GPs are increasingly unable to order blood tests, including those for cancer and serious heart conditions, as the shortage of Roche components becomes a national crisis.
Experts have warned that the supply failure of blood test swabs and reagents – which could last for two to three weeks – risks forcing patients with chronic conditions back into hospital.
More than 100 doctors from across the UK have now contacted the Every Doctor campaign group to warn of test shortages in their area. In one case, an urgent test ordered for a patient suspected of having cancer was rejected due to a lack of kits.
At Swansea Bay NHS Trust, an email was sent to all staff saying supplies would run out within days “if we do not cease all immediately critical blood tests for GPs and outpatients”.

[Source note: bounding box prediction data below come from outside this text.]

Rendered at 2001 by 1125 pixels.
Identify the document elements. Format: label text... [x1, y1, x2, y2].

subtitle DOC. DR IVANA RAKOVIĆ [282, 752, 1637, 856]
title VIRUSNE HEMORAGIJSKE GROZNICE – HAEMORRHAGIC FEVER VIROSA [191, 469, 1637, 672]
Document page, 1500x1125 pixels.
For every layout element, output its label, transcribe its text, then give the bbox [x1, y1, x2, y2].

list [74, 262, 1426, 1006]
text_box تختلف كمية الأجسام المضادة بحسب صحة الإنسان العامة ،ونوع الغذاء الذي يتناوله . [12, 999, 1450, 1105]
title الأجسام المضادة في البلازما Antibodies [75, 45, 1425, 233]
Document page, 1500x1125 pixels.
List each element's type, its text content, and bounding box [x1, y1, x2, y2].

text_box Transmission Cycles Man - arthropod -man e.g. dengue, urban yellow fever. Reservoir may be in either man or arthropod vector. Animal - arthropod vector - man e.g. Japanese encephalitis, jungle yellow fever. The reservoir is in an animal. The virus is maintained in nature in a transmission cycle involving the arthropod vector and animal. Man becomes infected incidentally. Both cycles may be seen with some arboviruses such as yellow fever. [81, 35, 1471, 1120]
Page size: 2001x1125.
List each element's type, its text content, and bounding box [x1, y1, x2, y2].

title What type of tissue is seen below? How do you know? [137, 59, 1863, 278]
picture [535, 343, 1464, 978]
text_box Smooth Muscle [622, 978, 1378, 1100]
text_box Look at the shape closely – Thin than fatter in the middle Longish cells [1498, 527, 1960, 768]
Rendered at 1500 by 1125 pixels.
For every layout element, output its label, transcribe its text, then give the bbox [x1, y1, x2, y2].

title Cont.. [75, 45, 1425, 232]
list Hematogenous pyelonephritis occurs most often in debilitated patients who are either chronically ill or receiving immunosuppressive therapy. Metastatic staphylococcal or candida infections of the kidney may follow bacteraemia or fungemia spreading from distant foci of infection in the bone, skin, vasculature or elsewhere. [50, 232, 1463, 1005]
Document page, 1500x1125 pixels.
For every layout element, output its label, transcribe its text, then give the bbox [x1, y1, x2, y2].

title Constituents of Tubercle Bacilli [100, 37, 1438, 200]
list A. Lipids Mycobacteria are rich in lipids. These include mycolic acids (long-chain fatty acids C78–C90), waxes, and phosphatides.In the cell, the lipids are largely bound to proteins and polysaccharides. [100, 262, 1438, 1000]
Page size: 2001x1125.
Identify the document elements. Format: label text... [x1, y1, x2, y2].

Meanwhile, Worcestershire Acute Trust on Wednesday ordered local GPs to cancel all blood tests until October 17, apart from a few priority cases. Other local NHS trusts are rationing blood tests for use by consultants only.
A GP in Lincolnshire said: “I spent a long time this morning going through almost 50 patients who were booked in for bloods on Monday next week to try and rationalise them and decide which could be deferred and which were needed urgently – not something I thought I would ever have to do as a GP working in a developed country.”
Dr Julia Paterson, from Every Doctor, said that for many patients with serious heart conditions it was only the availability of weekly blood tests that enabled them to live at home rather than be in hospital.
“This is an incredibly concerning situation which is fast mushrooming, and will be a total disaster for patient safety,” she said. “It is spiralling out of control and is going to get worse before it gets better.”
The supply problems are believed to be the result of a factory move by diagnostics manufacturer Roche, a Swiss multinational healthcare company that operates worldwide under two divisions, pharmaceuticals and diagnostics.
The company, which supplies blood tests for Covid-19, said earlier this week that it would prioritise supplies to help fight the pandemic.